BRIEF
From the entries that follow, list every line in which the string "none" appears.

SUPPLIED MATERIAL
__________

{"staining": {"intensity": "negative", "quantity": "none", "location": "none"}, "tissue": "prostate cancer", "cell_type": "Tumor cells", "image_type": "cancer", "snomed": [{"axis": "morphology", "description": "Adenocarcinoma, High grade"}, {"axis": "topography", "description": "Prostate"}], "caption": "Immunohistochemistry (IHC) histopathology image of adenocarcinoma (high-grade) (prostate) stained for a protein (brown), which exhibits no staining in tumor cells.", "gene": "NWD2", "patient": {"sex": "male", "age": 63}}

__________

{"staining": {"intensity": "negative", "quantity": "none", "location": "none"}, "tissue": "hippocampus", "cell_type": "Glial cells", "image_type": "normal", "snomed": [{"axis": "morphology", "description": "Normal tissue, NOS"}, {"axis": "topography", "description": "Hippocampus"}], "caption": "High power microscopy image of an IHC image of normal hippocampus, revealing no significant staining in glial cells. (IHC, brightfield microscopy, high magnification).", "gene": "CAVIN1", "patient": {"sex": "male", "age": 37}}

__________

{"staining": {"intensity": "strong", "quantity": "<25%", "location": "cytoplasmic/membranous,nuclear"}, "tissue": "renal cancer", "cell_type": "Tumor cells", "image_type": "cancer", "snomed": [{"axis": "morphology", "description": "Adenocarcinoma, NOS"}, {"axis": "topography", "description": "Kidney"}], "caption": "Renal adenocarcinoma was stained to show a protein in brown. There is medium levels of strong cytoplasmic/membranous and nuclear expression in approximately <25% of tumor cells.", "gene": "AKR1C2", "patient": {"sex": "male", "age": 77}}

__________

SOLUTION FOR THIS EXERCISE
{"staining": {"intensity": "negative", "quantity": "none", "location": "none"}, "tissue": "prostate cancer", "cell_type": "Tumor cells", "image_type": "cancer", "snomed": [{"axis": "morphology", "description": "Adenocarcinoma, High grade"}, {"axis": "topography", "description": "Prostate"}], "caption": "Immunohistochemistry (IHC) histopathology image of adenocarcinoma (high-grade) (prostate) stained for a protein (brown), which exhibits no staining in tumor cells.", "gene": "NWD2", "patient": {"sex": "male", "age": 63}}
{"staining": {"intensity": "negative", "quantity": "none", "location": "none"}, "tissue": "hippocampus", "cell_type": "Glial cells", "image_type": "normal", "snomed": [{"axis": "morphology", "description": "Normal tissue, NOS"}, {"axis": "topography", "description": "Hippocampus"}], "caption": "High power microscopy image of an IHC image of normal hippocampus, revealing no significant staining in glial cells. (IHC, brightfield microscopy, high magnification).", "gene": "CAVIN1", "patient": {"sex": "male", "age": 37}}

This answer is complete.